Instructions for the task => Only the number should be given: how many lines below contain "left".

Given data =>
Segment Open
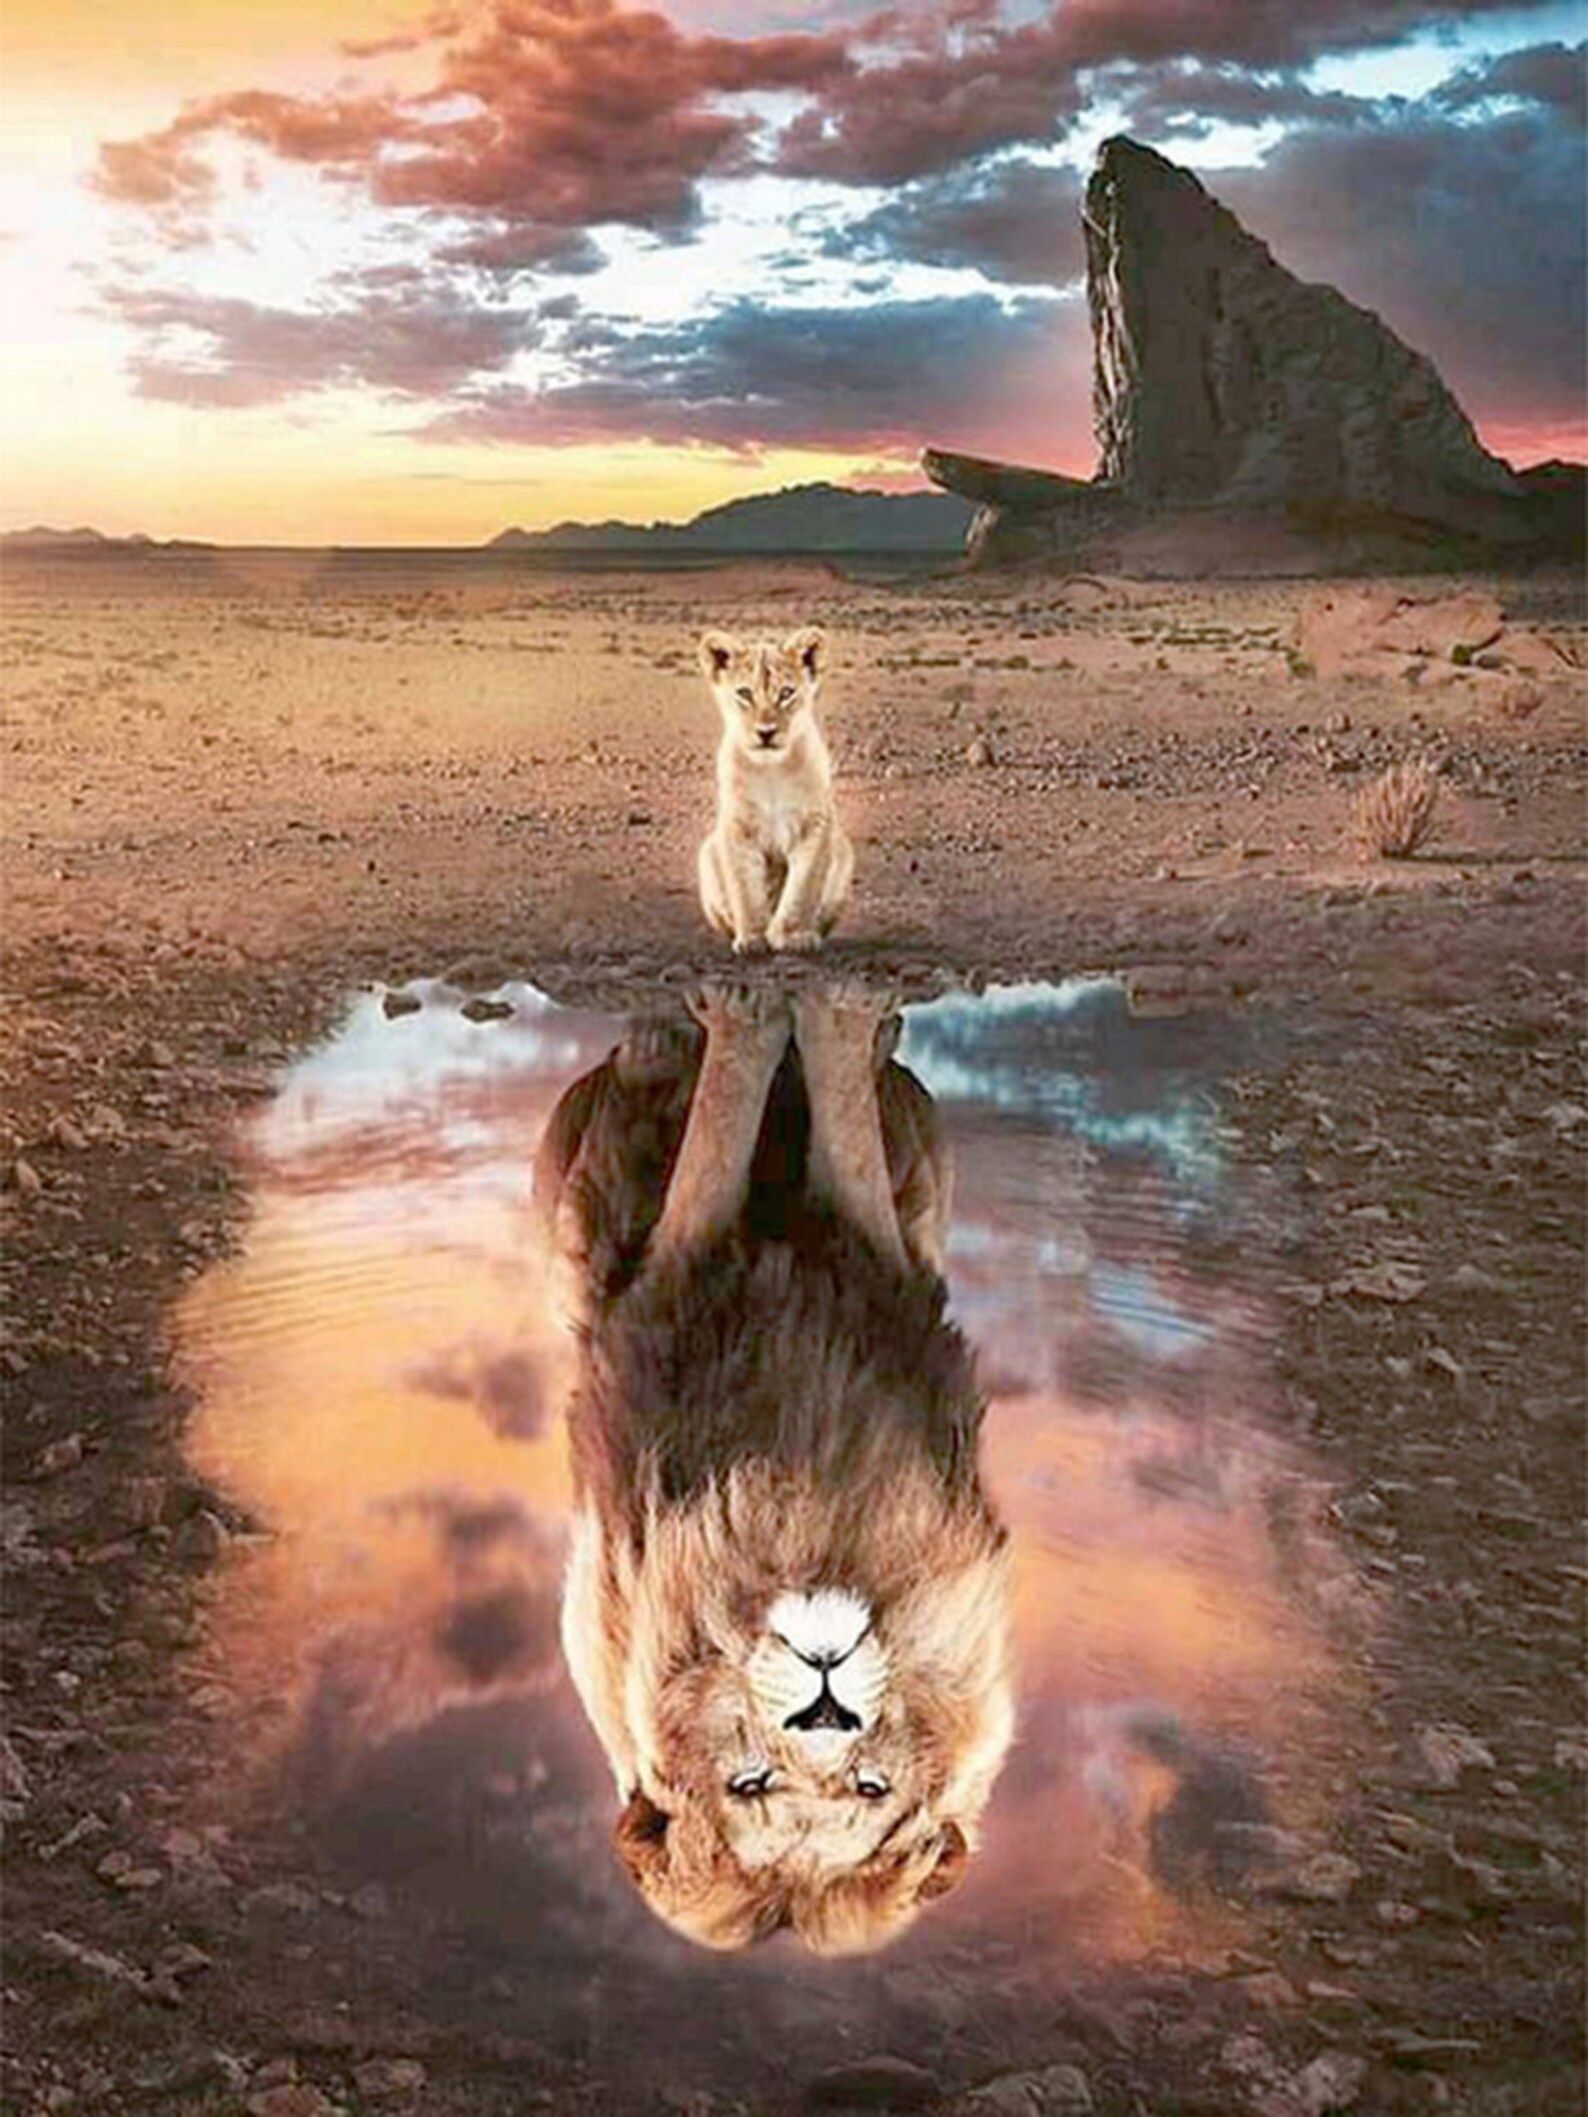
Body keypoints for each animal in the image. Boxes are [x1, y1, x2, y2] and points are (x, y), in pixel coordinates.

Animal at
Segment Closed
Segment Open
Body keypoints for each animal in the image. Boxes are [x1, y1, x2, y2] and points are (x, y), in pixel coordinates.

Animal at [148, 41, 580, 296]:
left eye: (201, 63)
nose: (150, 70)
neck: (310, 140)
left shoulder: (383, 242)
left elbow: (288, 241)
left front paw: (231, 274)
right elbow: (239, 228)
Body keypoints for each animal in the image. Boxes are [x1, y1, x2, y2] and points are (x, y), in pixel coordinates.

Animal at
Segment Closed
Response to this exercise => 4